There are always so many Dogs in need of forever homes and loving families, but some dogs are finding it harder to be adopted than others. According to recent studies, senior-aged pets and those with dark or black colored coats, are less likely to be adopted. While seniors are commonly pushed aside due to their age, researchers are not entirely sure why color might make a difference in choosing a pet. In light of this statistic, one Organization developed a way to help dark-coated pets stand out to potential adopters...

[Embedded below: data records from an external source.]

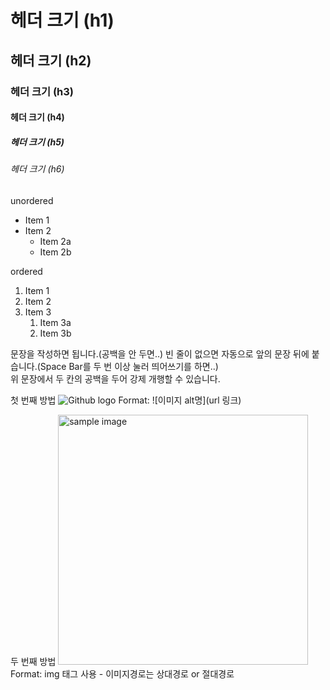 # 헤더 크기 (h1)
## 헤더 크기 (h2)
### 헤더 크기 (h3)
#### 헤더 크기 (h4)
##### 헤더 크기 (h5)
###### 헤더 크기 (h6)

unordered
* Item 1
* Item 2
  * Item 2a
  * Item 2b
 
ordered
1. Item 1
1. Item 2
1. Item 3
   1. Item 3a
   1. Item 3b

문장을 작성하면 됩니다.(공백을 안 두면..)
빈 줄이 없으면 자동으로 앞의 문장 뒤에 붙습니다.(Space Bar를 두 번 이상 눌러 띄어쓰기를 하면..)  
위 문장에서 두 칸의 공백을 두어 강제 개행할 수 있습니다.

첫 번째 방법
![Github logo](/나무.jpg)
Format: ![이미지 alt명](url 링크)

두 번째 방법
<a href="#"><img src="https://github.com/jeuskim/test/나무.jpg" width="400px" alt="sample image"></a>
Format: img 태그 사용 - 이미지경로는 상대경로 or 절대경로
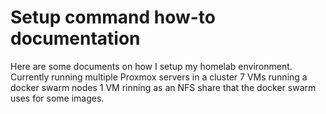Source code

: # Setup command how-to documentation

Here are some documents on how I setup my homelab environment.
Currently running multiple Proxmox servers in a cluster
7 VMs running a docker swarm nodes
1 VM rinning as an NFS share that the docker swarm uses for some images.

What is Black Dog Syndrome?

Despite the personality or breed of dog, these precious pets are less likely to get adopted. Because of the frequency of the situation, a name was developed to describe the problem, known as 'Black Dog Syndrome'. Researchers believe that the issue could be the result of a combination of things that leaves a dog longing for a home. It could be due to size, vague facial features, kennels with dim lighting, and the negative portrayal of dark-coated pets in movies, books, and other media. Black dogs are portrayed as big and mean just like black cats are associated with superstition, bad luck, and witches.

As stated by Scottish SPCA superintendent Sharon Comrie to the Dodo news team, "Through no fault of their own, black dogs are almost always the last to find new homes."

Introducing bright sweaters to help dogs get adopted

Animal activists women’s groups have partnered together with the Scottish SPCA to knit colorful sweaters and jackets that would help dark-coated dogs have a better chance at a new home and family.

SPCA superintendent Comrie states that the knitted dog jackets and sweaters are beautiful and soft on the skin of the dog, and also have an element of stretch and flexibility to ensure the comfort of the pet. The garments are going to be created in a multitude of colors and fabric contents, including wool blends. With the support of the knitters, there is hope that many different jackets and sweaters will be made available for a lot of dogs to wear with pride.

These pet garments are designed with hopes of getting the less adoptable dogs to stand out for potential adopters. Additionally, the sweaters can become a conversation point, bringing more attention to the dogs. Shelter dogs need and deserve loving homes, and these garments may be a great help in getting dogs more noticeable in facilities nationwide.

What do you think of this neat idea? Should more organizations implement this sweater-policy?